|
страница [1] [2] [3] [4] [5] [6] [7] [8] [9] [10] |
[24] XIII. СЛЕПАЯ ЗОНА Не надо писать таких писем, Ада. И не надо говорить таких слов. Даже без личных местоимений они насквозь пропитаны заблуждением. Твои эмоции – сплошная кажимость. Все, что мнится тебе правильным, праведным и правдивым, на самом деле слепая зона, большая человеческая кривда, полная пустых, хотя и волнующих ожиданий. Это, душа моя, все, что на нас положено. С прибором, так сказать. Ты
себя мнишь. Но мнить и умнеть – не одно и то же. Из этих зол надо выбирать. По
возможности – второе. Ты
никогда не задумывалась над тем, что ненависть, как правило, кристально чиста,
а любовь – сплошной суррогат? Ненависть растет из живота, а любовь – из книги.
Ненависть – это жизнь, а любовь – литература. Поэтому все словари антонимов
врут, противопоставляя одно другому. Ничего общего! Никакой, прости за
грубость, парадигмы! Помещать между тем и этим человека – несусветная глупость.
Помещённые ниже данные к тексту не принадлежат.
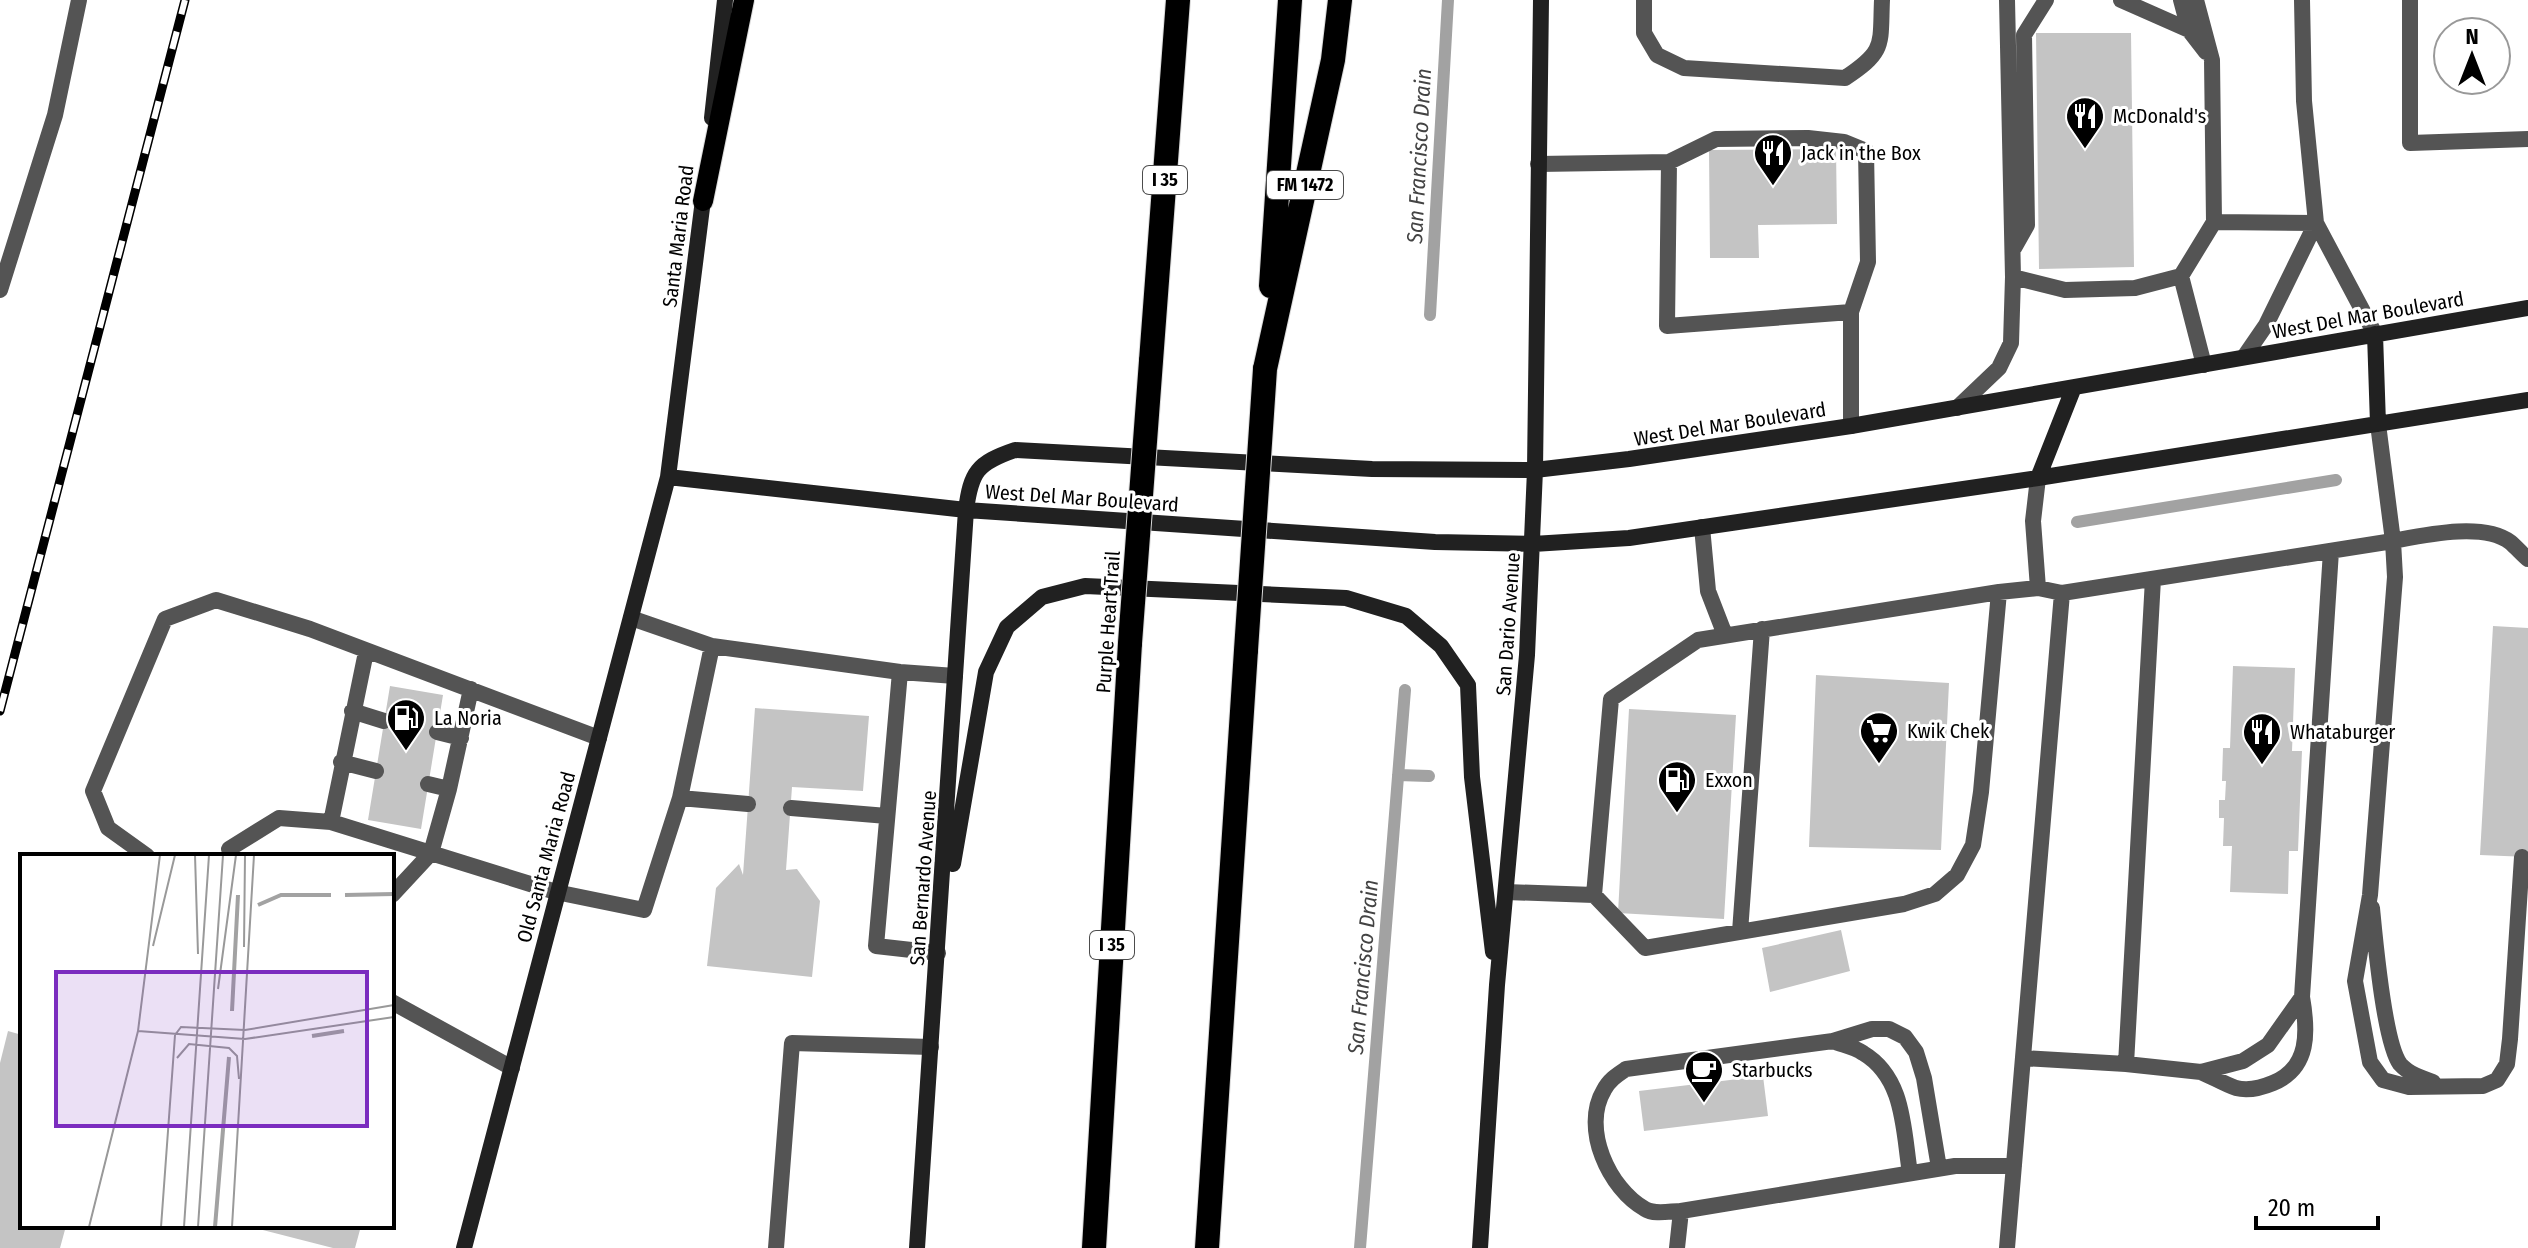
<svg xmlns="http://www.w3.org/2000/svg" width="2528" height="1248" font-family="'Fira Sans Condensed',sans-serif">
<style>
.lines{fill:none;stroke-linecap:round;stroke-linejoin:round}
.stream{stroke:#a2a2a2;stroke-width:12}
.building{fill:#c4c4c4}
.primary-casing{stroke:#dbdbdb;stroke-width:22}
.motorway-casing{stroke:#dbdbdb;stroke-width:26}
.service{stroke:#545454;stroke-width:16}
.secondary{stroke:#212121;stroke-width:16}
.primary{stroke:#000;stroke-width:20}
.motorway{stroke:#000;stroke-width:24}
.rail-casing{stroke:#000;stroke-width:9}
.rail{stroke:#fff;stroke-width:6;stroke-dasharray:18;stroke-linecap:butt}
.motorway-bridge-casing{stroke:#dbdbdb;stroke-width:26;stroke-linecap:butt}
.motorway-bridge{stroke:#000;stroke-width:24}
.labels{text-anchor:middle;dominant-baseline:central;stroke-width:6;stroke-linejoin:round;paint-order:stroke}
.shield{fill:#fff;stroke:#4c4c4c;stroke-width:2}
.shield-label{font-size:18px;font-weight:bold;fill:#000}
.poi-label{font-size:20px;fill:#000;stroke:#fff;text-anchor:start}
.street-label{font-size:20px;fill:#000;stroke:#fff}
.water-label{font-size:22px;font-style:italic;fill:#434343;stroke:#fff}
.inset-river{fill:none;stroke:#a2a2a2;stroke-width:4}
.inset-road{fill:none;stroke:#999;stroke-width:2}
.view{fill:#7b2cbf;fill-opacity:0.15;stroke:#7b2cbf;stroke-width:4}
.inset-edge{fill:none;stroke:#000;stroke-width:4}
</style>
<rect width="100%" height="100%" fill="#fff"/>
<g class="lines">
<path class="stream" d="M1430 315 1448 0
M2077 522 2336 480
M1398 775 1429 776
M1360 1248 1405 690"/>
</g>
<path class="building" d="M2036 33H2131L2134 267 2039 269Z
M1836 149 1837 224 1758 225 1759 258H1710L1709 150Z
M2493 626 2528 628V857L2480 855Z
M2233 666 2295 668 2292 751H2302L2298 851H2289L2288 894 2230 892 2232 846H2223L2224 818H2219V800H2225L2226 781H2222L2223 748H2230Z
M1816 675 1949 683 1941 850 1809 847Z
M390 686 443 695 421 829 368 820Z
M755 708 869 716 863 791 792 787 786 870 797 869 820 901 812 977 707 966 716 888 739 864 743 875Z
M1629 709 1736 715 1724 919 1618 913Z
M1841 930 1850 971 1770 992 1762 948Z
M8 1031 22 1035V1226H66L60 1248H0V1063Z
M1763 1076 1768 1116 1644 1131 1639 1091Z
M247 1226H361L355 1248H333Z"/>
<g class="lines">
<g class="primary-casing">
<path id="primary" d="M703 201 744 0"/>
</g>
<g class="motorway-casing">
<path id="motorway" d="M1271 286 1290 0
M1151 361 1178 0
M1265 369 1333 60 1340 0
M1094 1248 1130 643
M1207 1248 1246 650"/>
</g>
<path class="service" d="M1644 0V33L1657 55 1684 68 1845 78C1886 51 1880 45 1882 0
M2121 0 2189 30 2206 52
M2181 0 2189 30
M2302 0 2304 101 2316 223 2375 334
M2410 0V143L2528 139
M1669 162 1716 139 1808 138 1844 142 1866 151 1868 262 1851 312
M1538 164 1669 162 1667 326 1851 312V426
M2214 222 2316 223
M2014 248 2027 225 2024 35 2046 0
M2181 276 2204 365
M2013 277 2065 290 2135 288 2181 276 2214 222 2212 60 2196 0
M0 290 55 115 79 0
M2244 357 2266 325 2316 223
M1957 408 1999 368 2011 343 2013 277 2007 0
M2038 478 2033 521 2038 588
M1702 527 1708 591 1725 635
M631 618 712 646 900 672 955 676
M366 652 331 822 556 892 644 910 680 798 712 646
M900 672 876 946 938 953
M352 711 384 721
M437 732 461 738
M341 762 376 771
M428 784 449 789
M680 798 748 804
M791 808 887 816
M229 849 279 818 331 822
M147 856 108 828 93 791 165 619 216 600 310 629 599 738
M2522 857 2510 1039 2507 1064 2497 1080 2483 1086 2409 1087 2383 1080 2370 1062 2355 981 2370 895 2395 577 2393 541C2425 535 2483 522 2510 542 2516 547 2522 554 2528 559
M1506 892 1594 895 1611 699 1698 640 1999 592 2038 588 2062 593
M392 895 431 853 449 789 471 689
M1594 895 1645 948 1904 904 1935 894 1957 875 1973 845 1981 792 1999 592
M2372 908C2375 939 2384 1042 2400 1064 2409 1074 2421 1078 2433 1082
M1740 932 1762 629
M392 1002 512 1068
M1833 1041C1843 1045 1855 1047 1863 1053 1905 1078 1903 1130 1910 1173
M2023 1058 2126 1064 2153 579
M2126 1064 2201 1072 2243 1061 2268 1045 2302 997 2331 551
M2201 1072C2213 1077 2224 1084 2236 1088 2248 1091 2261 1088 2273 1083 2310 1068 2308 1031 2302 997
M1681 1211C1671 1211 1654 1215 1645 1209 1609 1189 1581 1128 1604 1090 1609 1080 1617 1075 1626 1069L1833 1041 1872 1029H1889L1905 1037 1916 1052 1924 1078 1939 1168
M776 1248 792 1043 931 1047
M1677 1248 1681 1211 1955 1166H2014
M2007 1248 2062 593 2393 541 2378 424"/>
<path class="secondary" d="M712 118 725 0
M2375 334 2378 424
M668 477 966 510 1435 542 1533 544 1629 538 2038 478 2528 400
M2038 478 2074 387
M953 864 986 672 1007 627 1042 597 1085 586 1346 598 1406 616 1441 646 1468 685 1472 777 1493 952
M464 1248 668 477 704 192
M917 1248 966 510C971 472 977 463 1015 450L1372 469 1535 470 1629 459 1851 426 2528 308
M1480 1248 1497 985 1527 655 1535 470 1541 0"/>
<use href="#primary" class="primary"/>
<use href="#motorway" class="motorway"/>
<g class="rail-casing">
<path id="rail" d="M0 711 185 0"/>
</g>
<use href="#rail" class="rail"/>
<g class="motorway-bridge-casing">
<path id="motorway-bridge" d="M1130 643 1151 361
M1246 650 1265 369"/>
</g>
<use href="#motorway-bridge" class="motorway-bridge"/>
</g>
<defs>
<g id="restaurant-pin" transform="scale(2)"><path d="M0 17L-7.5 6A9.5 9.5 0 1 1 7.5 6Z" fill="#000" stroke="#fff"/><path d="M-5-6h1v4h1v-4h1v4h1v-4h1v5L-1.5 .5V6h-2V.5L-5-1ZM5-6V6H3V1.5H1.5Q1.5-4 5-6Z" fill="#fff"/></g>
<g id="fuel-pin" transform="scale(2)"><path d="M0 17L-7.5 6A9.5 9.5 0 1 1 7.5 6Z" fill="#000" stroke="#fff"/><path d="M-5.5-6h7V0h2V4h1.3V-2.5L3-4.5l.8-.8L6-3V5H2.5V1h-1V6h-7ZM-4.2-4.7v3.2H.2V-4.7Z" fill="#fff"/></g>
<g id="supermarket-pin" transform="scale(2)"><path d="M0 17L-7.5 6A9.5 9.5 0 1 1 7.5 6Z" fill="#000" stroke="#fff"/><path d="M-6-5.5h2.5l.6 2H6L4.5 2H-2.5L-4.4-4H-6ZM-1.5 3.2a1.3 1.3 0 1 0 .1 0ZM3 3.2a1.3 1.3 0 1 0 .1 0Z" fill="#fff"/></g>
<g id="cafe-pin" transform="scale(2)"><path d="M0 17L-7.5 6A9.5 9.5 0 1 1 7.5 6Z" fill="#000" stroke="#fff"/><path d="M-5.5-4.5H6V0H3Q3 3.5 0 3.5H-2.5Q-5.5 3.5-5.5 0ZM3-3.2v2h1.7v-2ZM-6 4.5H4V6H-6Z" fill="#fff"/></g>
</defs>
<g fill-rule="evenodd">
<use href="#restaurant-pin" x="2085" y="116"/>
<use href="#restaurant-pin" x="1773" y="153"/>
<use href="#fuel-pin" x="406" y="718"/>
<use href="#supermarket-pin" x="1879" y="731"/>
<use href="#restaurant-pin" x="2262" y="732"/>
<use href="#fuel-pin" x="1677" y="780"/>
<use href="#cafe-pin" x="1704" y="1070"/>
</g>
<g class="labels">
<g class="shield">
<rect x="1143" y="166" width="44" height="28" rx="6"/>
<rect x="1267" y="171" width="76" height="28" rx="6"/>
<rect x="1090" y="931" width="44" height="28" rx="6"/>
</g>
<g class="shield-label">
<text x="1165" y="180">I 35</text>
<text x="1305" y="185">FM 1472</text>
<text x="1112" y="945">I 35</text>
</g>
<g class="poi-label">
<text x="2113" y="116">McDonald's</text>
<text x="1801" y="153">Jack in the Box</text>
<text x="434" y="718">La Noria</text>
<text x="1907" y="731">Kwik Chek</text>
<text x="2290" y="732">Whataburger</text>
<text x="1705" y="780">Exxon</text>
<text x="1732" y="1070">Starbucks</text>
</g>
<g class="street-label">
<text transform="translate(678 236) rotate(-83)">Santa Maria Road</text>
<text transform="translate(2368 315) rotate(-10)">West Del Mar Boulevard</text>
<text transform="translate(1730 424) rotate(-9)">West Del Mar Boulevard</text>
<text transform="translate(1082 498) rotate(4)">West Del Mar Boulevard</text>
<text transform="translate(1108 622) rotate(-86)">Purple Heart Trail</text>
<text transform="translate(1508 624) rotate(-86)">San Dario Avenue</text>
<text transform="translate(546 857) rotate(-75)">Old Santa Maria Road</text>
<text transform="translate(923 878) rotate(-86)">San Bernardo Avenue</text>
</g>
<g class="water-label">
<text transform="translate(1419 156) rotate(-87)">San Francisco Drain</text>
<text transform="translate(1363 967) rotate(-85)">San Francisco Drain</text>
</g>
</g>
<g transform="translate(20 854)">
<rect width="374" height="374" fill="#fff"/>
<path class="inset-river" d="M325 41 374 40M238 51 261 41H311M212 157 218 41M292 182 324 177M195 373 209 203"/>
<path class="inset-road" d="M175 1 178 100M133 92 155 1M224 93 225 1M198 135 216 1M118 177 225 185 374 163M155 181 161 173 225 176 374 151M157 204 169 190 209 194 217 202 219 225M69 373 118 177 140 1M141 373 155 181M164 373 189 1M178 373 203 1M212 373 234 1"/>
<path class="view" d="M36 118H347V272H36Z"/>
<rect width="374" height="374" class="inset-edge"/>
</g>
<g transform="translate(2472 56)"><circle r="38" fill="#ffffff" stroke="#999999" stroke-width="2"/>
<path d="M0-6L14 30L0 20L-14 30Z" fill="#000000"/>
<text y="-12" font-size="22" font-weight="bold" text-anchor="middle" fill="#000000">N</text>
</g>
<path d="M2256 1216v12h122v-12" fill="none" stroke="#000000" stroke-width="4"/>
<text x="2268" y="1216" font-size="24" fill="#000000" stroke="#ffffff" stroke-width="6" paint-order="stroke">20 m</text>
</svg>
У ненависти и любви нет этого «между». Их сосуды не сообщаются. «Ах,
деточки мои! От любви до ненависти один шаг!» – восклицает обыватель. Но с той
же степенью достоверности можно утверждать, что от любви один шаг до автобусной
остановки или до пива с креветками. Конечно, бывает, что любовь «перетекает» в
ненависть, но с тем же успехом она может перетекать в любое другое чувство,
угодное или удобное характеру подопытного человечка. В дружбу, например. Или в
службу. Ненависть
плодоносна и плодотворна. Ее энергичные клевреты – мизантропия, зависть,
отвращение, гадливость, неприязнь – заставляют человека быть деятельным и
жизнеспособным. А любовь – да простят мне эти слова не согласные с ними единицы!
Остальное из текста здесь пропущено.